• _TASK OBJECTIVE_
Output exactly the lines below, starting with the line that has "7: (382, 377)" and going on through the line that has "26: (167, 198)", both included, and no other lines.

• _DATA SECTION_
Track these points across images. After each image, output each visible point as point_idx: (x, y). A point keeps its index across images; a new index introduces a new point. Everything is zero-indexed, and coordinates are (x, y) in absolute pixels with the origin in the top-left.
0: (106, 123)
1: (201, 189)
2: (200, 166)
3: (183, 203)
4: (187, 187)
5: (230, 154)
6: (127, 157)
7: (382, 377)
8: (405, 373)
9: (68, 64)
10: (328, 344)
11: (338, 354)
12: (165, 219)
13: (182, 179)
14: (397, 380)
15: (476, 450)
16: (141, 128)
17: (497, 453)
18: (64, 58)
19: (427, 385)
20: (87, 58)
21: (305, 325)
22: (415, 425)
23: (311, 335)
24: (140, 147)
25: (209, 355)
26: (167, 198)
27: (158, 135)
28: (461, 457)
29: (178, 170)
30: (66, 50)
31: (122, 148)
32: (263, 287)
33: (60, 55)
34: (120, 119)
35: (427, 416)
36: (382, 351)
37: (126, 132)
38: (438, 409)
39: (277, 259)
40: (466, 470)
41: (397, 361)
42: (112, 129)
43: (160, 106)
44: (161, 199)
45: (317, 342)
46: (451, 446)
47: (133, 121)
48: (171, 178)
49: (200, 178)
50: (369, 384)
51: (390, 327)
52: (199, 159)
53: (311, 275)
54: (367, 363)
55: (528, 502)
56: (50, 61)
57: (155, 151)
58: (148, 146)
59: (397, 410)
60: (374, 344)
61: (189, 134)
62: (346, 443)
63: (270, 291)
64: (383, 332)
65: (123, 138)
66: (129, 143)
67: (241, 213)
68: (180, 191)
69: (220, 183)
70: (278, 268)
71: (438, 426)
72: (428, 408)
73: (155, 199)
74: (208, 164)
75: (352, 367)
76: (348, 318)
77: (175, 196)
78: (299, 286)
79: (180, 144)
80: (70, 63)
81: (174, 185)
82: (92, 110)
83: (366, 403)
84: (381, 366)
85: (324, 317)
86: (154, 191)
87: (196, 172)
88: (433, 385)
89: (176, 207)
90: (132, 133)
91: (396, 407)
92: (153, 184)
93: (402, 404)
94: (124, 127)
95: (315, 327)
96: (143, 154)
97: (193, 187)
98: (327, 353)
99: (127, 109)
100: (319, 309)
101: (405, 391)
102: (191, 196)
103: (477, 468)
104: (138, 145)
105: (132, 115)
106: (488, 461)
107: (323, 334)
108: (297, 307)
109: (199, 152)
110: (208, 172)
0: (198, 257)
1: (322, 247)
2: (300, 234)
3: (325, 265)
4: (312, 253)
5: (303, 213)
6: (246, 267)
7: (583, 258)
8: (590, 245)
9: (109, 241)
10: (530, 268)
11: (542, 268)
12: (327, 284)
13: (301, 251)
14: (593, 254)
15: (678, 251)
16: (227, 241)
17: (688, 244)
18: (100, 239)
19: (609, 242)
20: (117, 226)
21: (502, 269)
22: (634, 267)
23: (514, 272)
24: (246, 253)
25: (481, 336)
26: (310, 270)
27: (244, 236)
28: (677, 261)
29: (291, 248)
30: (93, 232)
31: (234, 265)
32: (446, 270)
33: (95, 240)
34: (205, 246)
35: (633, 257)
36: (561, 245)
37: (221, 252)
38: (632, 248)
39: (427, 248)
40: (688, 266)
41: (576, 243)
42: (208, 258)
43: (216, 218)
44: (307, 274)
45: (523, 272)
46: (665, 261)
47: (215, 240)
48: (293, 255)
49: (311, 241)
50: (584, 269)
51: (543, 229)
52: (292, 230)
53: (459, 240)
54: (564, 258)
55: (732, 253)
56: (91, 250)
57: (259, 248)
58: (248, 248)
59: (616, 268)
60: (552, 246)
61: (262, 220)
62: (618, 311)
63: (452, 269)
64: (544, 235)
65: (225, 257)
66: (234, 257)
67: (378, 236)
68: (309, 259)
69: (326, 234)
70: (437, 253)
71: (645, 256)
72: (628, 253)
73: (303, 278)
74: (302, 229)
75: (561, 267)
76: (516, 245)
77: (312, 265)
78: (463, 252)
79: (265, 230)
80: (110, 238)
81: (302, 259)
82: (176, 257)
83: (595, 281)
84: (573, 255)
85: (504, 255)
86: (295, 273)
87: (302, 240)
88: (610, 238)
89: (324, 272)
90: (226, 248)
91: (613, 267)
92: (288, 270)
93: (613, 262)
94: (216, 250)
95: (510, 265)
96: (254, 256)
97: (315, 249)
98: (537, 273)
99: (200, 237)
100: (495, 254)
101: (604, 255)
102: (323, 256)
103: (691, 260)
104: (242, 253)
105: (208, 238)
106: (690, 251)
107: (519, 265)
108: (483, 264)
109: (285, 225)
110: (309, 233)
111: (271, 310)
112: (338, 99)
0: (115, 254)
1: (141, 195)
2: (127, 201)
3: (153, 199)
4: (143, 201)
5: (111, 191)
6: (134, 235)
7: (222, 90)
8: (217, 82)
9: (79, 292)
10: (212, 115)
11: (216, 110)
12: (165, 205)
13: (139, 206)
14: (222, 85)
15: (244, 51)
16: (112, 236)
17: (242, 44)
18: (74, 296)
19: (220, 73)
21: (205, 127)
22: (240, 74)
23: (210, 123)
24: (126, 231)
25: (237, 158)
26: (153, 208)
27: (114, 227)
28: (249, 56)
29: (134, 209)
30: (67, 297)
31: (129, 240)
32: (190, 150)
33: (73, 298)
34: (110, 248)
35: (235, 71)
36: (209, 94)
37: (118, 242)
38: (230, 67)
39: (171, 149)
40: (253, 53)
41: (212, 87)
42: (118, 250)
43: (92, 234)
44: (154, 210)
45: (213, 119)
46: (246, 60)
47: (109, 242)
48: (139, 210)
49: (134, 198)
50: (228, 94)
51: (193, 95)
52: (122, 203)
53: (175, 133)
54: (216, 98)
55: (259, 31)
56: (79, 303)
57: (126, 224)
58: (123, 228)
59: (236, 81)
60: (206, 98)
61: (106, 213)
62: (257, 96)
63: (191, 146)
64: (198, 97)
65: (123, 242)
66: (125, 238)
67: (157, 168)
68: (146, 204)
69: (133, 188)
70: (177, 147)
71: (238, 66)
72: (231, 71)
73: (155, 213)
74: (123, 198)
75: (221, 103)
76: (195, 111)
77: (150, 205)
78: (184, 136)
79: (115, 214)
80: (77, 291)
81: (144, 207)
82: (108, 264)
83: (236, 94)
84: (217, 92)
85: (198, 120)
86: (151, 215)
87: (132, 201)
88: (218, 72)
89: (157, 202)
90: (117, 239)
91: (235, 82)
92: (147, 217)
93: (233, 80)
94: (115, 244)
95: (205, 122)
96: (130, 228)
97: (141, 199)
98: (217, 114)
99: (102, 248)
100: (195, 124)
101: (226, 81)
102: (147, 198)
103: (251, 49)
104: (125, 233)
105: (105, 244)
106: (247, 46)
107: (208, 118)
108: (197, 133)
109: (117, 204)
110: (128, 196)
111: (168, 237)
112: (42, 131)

• _SOLUTION TO THIS TASK_
7: (382, 377)
8: (405, 373)
9: (68, 64)
10: (328, 344)
11: (338, 354)
12: (165, 219)
13: (182, 179)
14: (397, 380)
15: (476, 450)
16: (141, 128)
17: (497, 453)
18: (64, 58)
19: (427, 385)
20: (87, 58)
21: (305, 325)
22: (415, 425)
23: (311, 335)
24: (140, 147)
25: (209, 355)
26: (167, 198)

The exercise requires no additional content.